#### Saved entries
--------------------

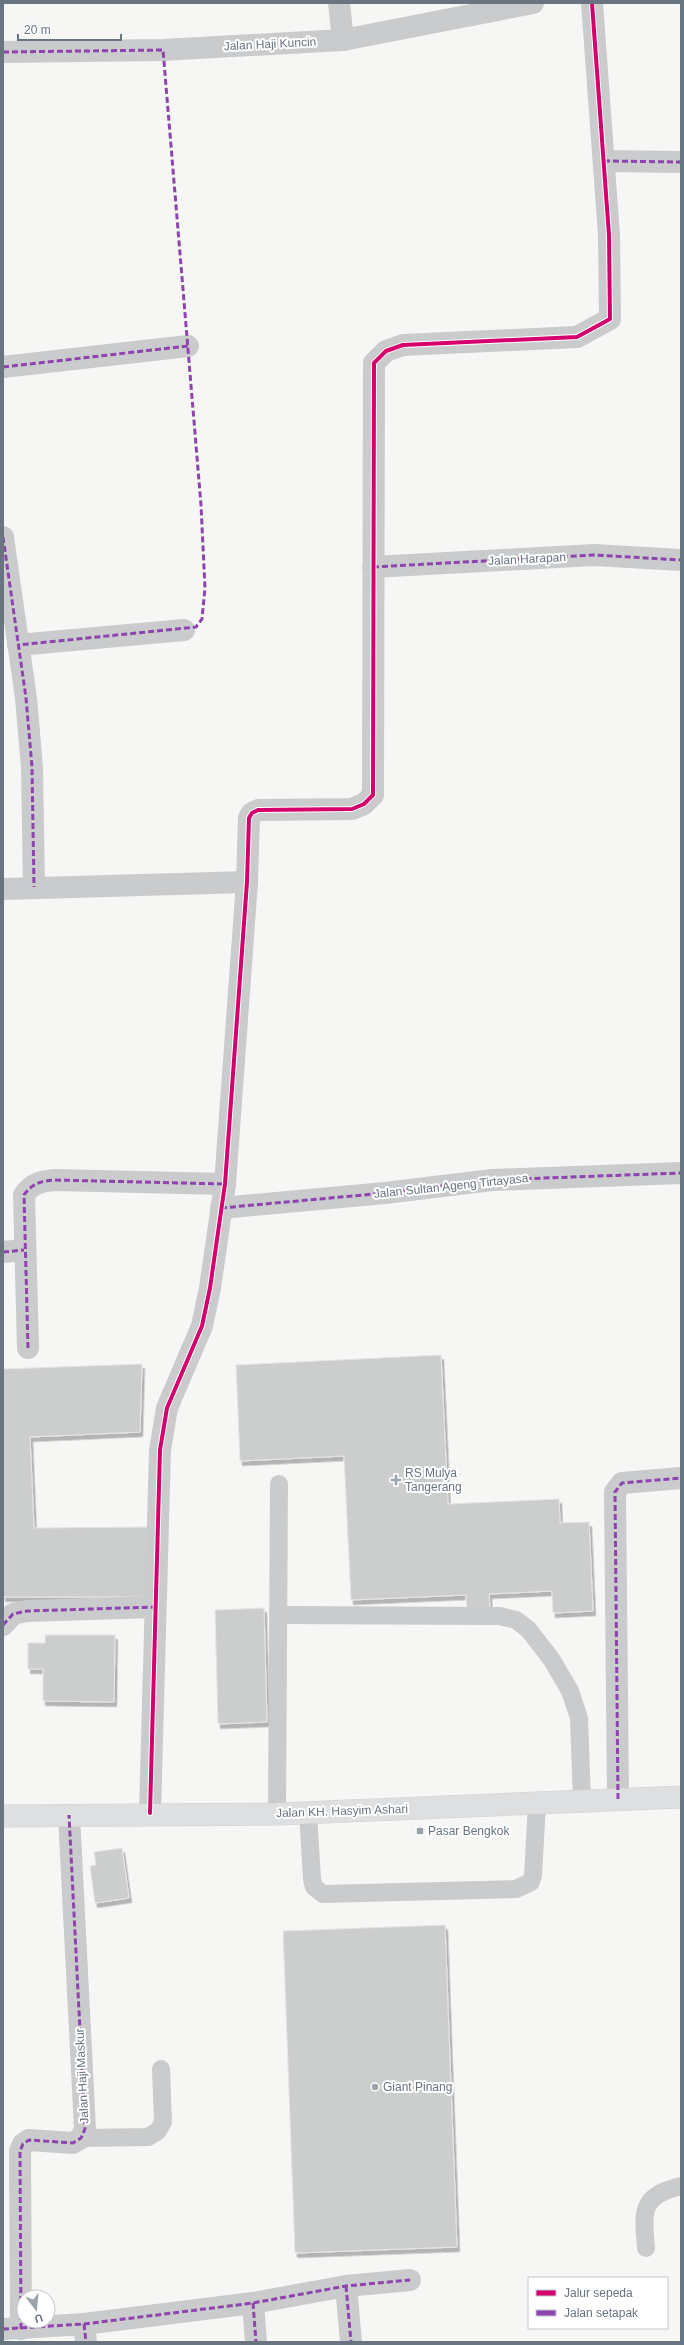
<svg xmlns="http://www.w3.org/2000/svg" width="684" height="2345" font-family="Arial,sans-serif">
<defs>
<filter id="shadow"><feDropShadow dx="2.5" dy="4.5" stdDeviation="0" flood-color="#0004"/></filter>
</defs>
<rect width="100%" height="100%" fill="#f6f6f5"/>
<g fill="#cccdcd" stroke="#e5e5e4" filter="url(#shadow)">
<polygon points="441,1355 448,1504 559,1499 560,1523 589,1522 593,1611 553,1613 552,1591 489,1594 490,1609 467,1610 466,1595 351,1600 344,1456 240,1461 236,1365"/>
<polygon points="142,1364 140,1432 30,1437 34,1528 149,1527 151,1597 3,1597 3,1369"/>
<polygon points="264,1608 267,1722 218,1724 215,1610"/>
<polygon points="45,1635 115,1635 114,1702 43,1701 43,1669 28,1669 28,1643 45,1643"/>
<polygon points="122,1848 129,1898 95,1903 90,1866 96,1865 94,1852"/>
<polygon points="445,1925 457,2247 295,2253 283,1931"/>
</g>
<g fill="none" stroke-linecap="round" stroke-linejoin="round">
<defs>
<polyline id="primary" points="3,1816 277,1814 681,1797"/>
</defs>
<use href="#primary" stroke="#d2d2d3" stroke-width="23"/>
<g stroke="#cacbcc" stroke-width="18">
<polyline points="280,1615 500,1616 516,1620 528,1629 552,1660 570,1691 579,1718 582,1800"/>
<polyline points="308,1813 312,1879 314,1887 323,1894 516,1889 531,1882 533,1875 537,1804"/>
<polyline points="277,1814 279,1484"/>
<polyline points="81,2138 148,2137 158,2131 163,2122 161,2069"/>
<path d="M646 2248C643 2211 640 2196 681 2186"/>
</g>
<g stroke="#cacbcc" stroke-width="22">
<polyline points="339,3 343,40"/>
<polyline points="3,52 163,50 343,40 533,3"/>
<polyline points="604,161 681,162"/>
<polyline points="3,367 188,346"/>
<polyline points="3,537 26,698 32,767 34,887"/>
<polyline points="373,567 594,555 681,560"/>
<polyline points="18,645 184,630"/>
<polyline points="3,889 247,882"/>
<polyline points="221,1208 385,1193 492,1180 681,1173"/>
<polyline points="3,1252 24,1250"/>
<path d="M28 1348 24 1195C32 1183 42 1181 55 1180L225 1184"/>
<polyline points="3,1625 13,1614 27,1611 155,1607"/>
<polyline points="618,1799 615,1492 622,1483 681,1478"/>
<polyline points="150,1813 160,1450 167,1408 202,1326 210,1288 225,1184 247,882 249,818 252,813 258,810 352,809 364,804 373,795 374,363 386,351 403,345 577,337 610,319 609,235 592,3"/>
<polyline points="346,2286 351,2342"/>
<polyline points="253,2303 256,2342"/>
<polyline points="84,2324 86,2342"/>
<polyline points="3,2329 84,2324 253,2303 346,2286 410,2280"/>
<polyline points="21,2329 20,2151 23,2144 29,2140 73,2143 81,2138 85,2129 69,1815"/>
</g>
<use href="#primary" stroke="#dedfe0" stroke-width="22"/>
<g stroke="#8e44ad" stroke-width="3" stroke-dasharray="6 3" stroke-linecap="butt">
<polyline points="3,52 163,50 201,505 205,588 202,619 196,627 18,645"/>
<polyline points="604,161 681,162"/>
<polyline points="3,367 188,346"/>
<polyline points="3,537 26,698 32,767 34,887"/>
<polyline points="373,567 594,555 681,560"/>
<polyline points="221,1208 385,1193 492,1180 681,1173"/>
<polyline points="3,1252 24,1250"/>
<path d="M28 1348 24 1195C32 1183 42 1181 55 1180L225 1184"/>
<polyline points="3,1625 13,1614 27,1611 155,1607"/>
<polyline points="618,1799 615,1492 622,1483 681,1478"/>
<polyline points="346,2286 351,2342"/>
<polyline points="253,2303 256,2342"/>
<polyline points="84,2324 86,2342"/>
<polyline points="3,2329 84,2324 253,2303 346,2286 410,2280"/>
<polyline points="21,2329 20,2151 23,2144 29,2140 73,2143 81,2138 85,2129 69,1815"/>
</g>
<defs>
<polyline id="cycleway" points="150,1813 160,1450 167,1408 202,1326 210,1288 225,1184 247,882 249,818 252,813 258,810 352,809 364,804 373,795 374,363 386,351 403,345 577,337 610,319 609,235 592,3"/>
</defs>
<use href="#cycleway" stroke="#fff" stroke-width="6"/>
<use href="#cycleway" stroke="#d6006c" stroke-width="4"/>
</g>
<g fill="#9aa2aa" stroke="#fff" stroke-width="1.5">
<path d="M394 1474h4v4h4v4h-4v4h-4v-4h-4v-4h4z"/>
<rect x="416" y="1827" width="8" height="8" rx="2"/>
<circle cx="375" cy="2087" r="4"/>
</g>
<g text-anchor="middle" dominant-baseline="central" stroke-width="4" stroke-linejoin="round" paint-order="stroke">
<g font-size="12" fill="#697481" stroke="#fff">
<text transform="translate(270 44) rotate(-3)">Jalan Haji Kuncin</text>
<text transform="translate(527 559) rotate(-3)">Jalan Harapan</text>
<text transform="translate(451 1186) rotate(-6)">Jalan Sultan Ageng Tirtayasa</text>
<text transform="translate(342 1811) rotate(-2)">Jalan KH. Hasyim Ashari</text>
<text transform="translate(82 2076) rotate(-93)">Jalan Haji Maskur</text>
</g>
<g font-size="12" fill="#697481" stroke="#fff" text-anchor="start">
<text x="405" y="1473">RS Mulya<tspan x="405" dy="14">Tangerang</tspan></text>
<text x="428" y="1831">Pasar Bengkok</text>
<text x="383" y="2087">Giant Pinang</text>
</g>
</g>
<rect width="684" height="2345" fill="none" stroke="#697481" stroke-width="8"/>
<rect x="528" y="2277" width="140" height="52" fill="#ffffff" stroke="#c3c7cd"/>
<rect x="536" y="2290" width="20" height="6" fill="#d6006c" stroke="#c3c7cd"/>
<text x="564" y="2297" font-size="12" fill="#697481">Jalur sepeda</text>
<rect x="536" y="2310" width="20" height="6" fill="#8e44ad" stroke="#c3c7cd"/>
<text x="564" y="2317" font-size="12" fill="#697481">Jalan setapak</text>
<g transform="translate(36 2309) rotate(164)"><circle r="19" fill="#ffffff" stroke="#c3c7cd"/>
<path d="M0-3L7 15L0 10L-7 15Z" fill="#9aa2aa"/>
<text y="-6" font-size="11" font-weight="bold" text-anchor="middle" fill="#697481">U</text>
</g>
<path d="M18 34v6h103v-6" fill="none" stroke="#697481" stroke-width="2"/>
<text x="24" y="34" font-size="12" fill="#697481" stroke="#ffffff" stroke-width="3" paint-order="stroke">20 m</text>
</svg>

--------------------

#### ACTION ITEM
Whenever a line above includes the string "filter", copy it.

#### WRITTEN ANSWER
<filter id="shadow"><feDropShadow dx="2.5" dy="4.5" stdDeviation="0" flood-color="#0004"/></filter>
<g fill="#cccdcd" stroke="#e5e5e4" filter="url(#shadow)">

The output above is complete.